California’s governor vetoed an expansive AI security bill

All the wrangling over SB 1047, California’s Artificial Limit Models Safe Innovation Act, has gone to waste as Governor Gavin Newsom vetoed the AI ​​Security Act this week. In a letter to lawmakers, he argued that the bill was myopically focused on the largest language models and that “smaller, specialized models may prove to be as or even more dangerous than the models targeted by SB 1047.”

Ray-Ban Meta smart glasses by the pool.
Phil Nickinson / Digital Trends

Hackers turn Meta’s smart glasses into an automatic doxing machine

Two Harvard computer science students have managed to modify a pair of commercially available Meta smart glasses so that they can identify and screen anyone who enters their field of view, 404 Media reported this week. The glasses that were part of the I-XRAY experiment were designed to capture images of strangers on the street, run them through PimEyes image recognition software to identify the person, and then use this basic information to search for their personal information (i.e. phone number and home address) in commercial data brokerage sites.

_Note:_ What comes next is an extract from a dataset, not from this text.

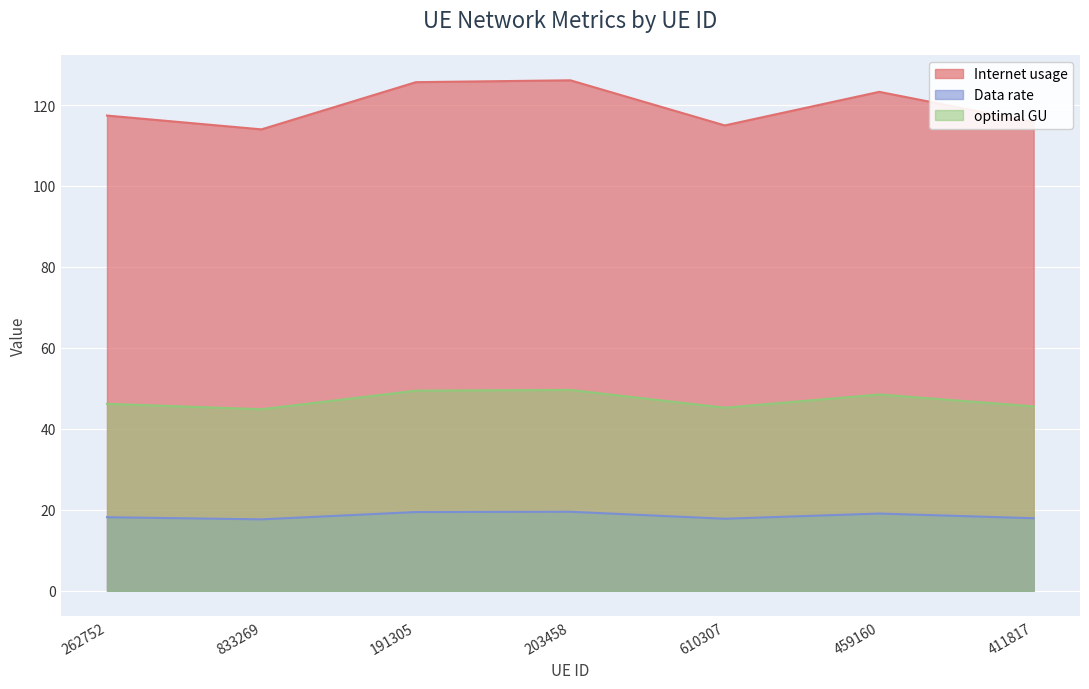

True or false: optimal GU and Data rate intersect in this chart.

False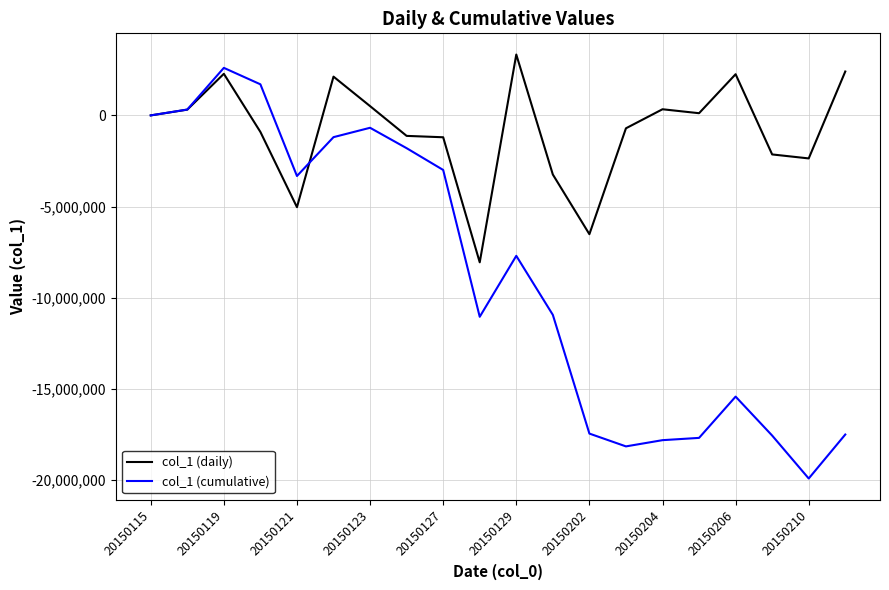

How many lines are shown in the chart?

2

“To use it, you just put on your glasses, and as you walk past people, the glasses will detect whether someone’s face is in the frame,” the pair explained in a video demonstration sent to X. “After a few seconds, their faces Personal data pops up on your phone ” The privacy implications of such a system are terrifying. The duo has no intention of releasing the source code, but now that they’ve shown it can be done, there’s little stopping others from reverse engineering it.